O Afrobarometer concluiu, em Luanda e no Huambo, duas semanas de formação intensiva em análise de dados dirigidas a jornalistas, actores da sociedade civil, estudantes, investigadores e docentes universitários, no âmbito dos seus workshops inaugurais para participantes dos países africanos de língua oficial portuguesa (PALOP).
POC NOTÍCIAS | EMANUEL DOMINGOS | geral@pocnoticias.ao | Foto: DR
A iniciativa reuniu participantes de Angola, Cabo Verde, Guiné-Bissau e Moçambique, muitos dos quais tiveram, pela primeira vez, contacto directo com as formações promovidas pelo Afrobarometer. Durante as sessões, os formandos adquiriram competências essenciais para aceder, analisar e interpretar dados dos inquéritos de opinião pública, reforçando a capacidade de transformar informação estatística em conteúdos jornalísticos, instrumentos de advocacia de políticas públicas e recursos pedagógicos.

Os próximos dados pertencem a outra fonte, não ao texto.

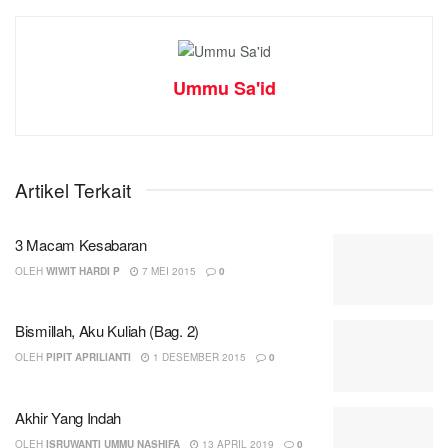
Ummu Sa'id
Artikel Terkait
3 Macam Kesabaran
OLEH
WIWIT HARDI P
7 MEI 2015
0
Bismillah, Aku Kuliah (Bag. 2)
OLEH
PIPIT APRILIANTI
1 DESEMBER 2015
0
Akhir Yang Indah
OLEH
ISRUWANTI UMMU NASHIFA
13 APRIL 2019
0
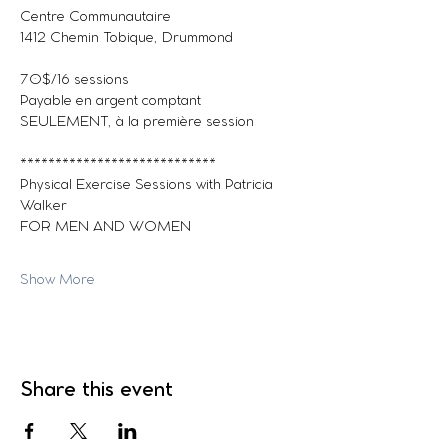
Centre Communautaire
1412 Chemin Tobique, Drummond
70$/16 sessions
Payable en argent comptant 
SEULEMENT, à la première session
****************************
Physical Exercise Sessions with Patricia 
Walker
FOR MEN AND WOMEN
Show More
Share this event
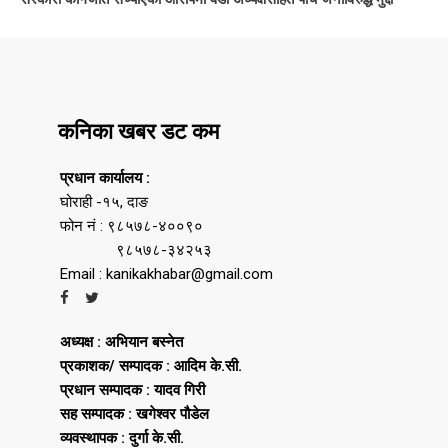
कनिका खबर डट कम
प्रधान कार्यालय :
घोराही -१५, दाङ
फोन नं : ९८५७८-४००९०
९८५७८-३४२५३
Email : kanikakhabar@gmail.com
अध्यक्ष : अभियान बस्नेत
प्रकाशक/ सम्पादक : आदिम के.सी.
प्रधान सम्पादक : यादव गिरी
सह सम्पादक : खगेश्वर पौडेल
व्यवस्थापक : दुर्गा के.सी.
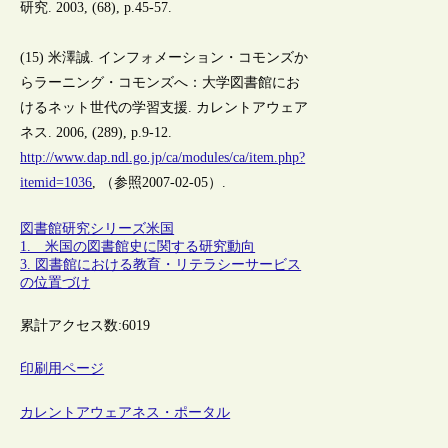
研究. 2003, (68), p.45-57.
(15) 米澤誠. インフォメーション・コモンズか
らラーニング・コモンズへ：大学図書館にお
けるネット世代の学習支援. カレントアウェア
ネス. 2006, (289), p.9-12.
http://www.dap.ndl.go.jp/ca/modules/ca/item.php?
itemid=1036
, （参照2007-02-05）.
図書館研究シリーズ
米国
1. 米国の図書館史に関する研究動向
3. 図書館における教育・リテラシーサービス
の位置づけ
累計アクセス数:
6019
印刷用ページ
カレントアウェアネス・ポータル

Segundo Dominique Dryding, gestora de capacitação (para principiantes) do Afrobarometer, a formação representou um passo importante para o fortalecimento do discurso público nos países lusófonos africanos. “Os participantes saíram da formação com uma capacidade melhorada para transformar dados de estudos de opinião pública em histórias convincentes e baseadas em evidências; em instrumentos de advocacia de políticas; e em resultados de investigação que elevam as vozes dos cidadãos e fortalecem o debate público em Angola e nos PALOP”, sublinhou.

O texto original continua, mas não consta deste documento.